Subject Area Security and Dependability, Operating-, Communication- and Distributed Systems
Term from 2015 to 2020
Project identifier Deutsche Forschungsgemeinschaft (DFG) - Project number 206480214
 
There is an ongoing trend towards cyber-physical systems, which raises many questions and concerns prominently including safety and security matters. The research unit Controlling Concurrent Change (CCC) aims at answering a specific subset of these open issues, namely how the flexibility of software and its opportunity for reconfiguration and updates can be utilized, while still preserving essential mission-critical non-functional properties. The subproject A3 "Resource efficient dynamic agreement and replication" addresses the challenge to provide a basis for joint and reliable reconfiguration of CCC-controlled domains and offers applications that are dispersed over multiple CCC-domains support for fault-tolerant coordination and replication. Thereby, faults are not limited to crashes but depending on the scenario range from hardware induced malfunctioning (e.g. bit flips) up to the extreme of intentional and coordinated malicious behavior.

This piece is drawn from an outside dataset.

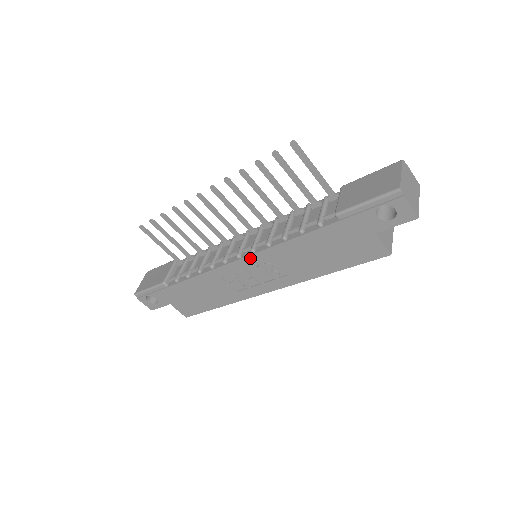
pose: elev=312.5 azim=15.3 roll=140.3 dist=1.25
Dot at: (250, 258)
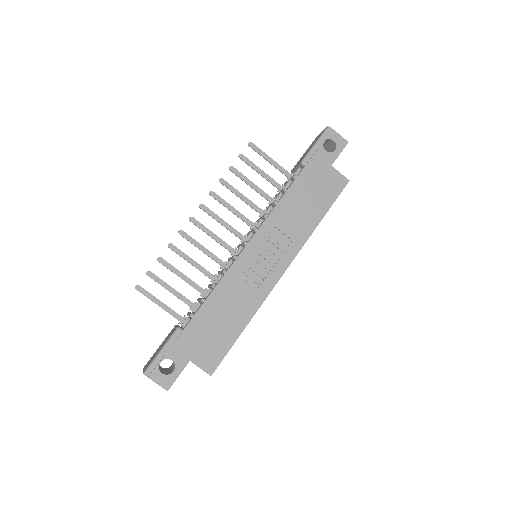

At the technical level the A3 subproject aims at providing novel protocols for resource efficient Byzantine agreement that are tailored towards resource constrained embedded systems. Depending on the use case wireless and mobile settings are targeted. While the first poses the challenge of being less reliable and more constrained compared to the typical deployment environment of agreement protocols the intended smart use of multi-homing might mitigate these effects. Mobile settings furthermore typically demand to address frequent membership changes, which poses a challenge for existing Byzantine agreement protocols and so far has been neglected. As one of the core parts of the CCC infrastructure, the online validation of an update requires for all non-trivial cases a resource-intensive planning process. Naively replication of this functionality for coordinated reconfiguration of multiple domains would waste vast amounts of resources. Accordingly tailored replication schemes for this core task will be devised and evaluated. The latter will be performed in combination with the developed agreement support in scope of simulated environments as well as a physical deployment consisting of a set of embedded systems.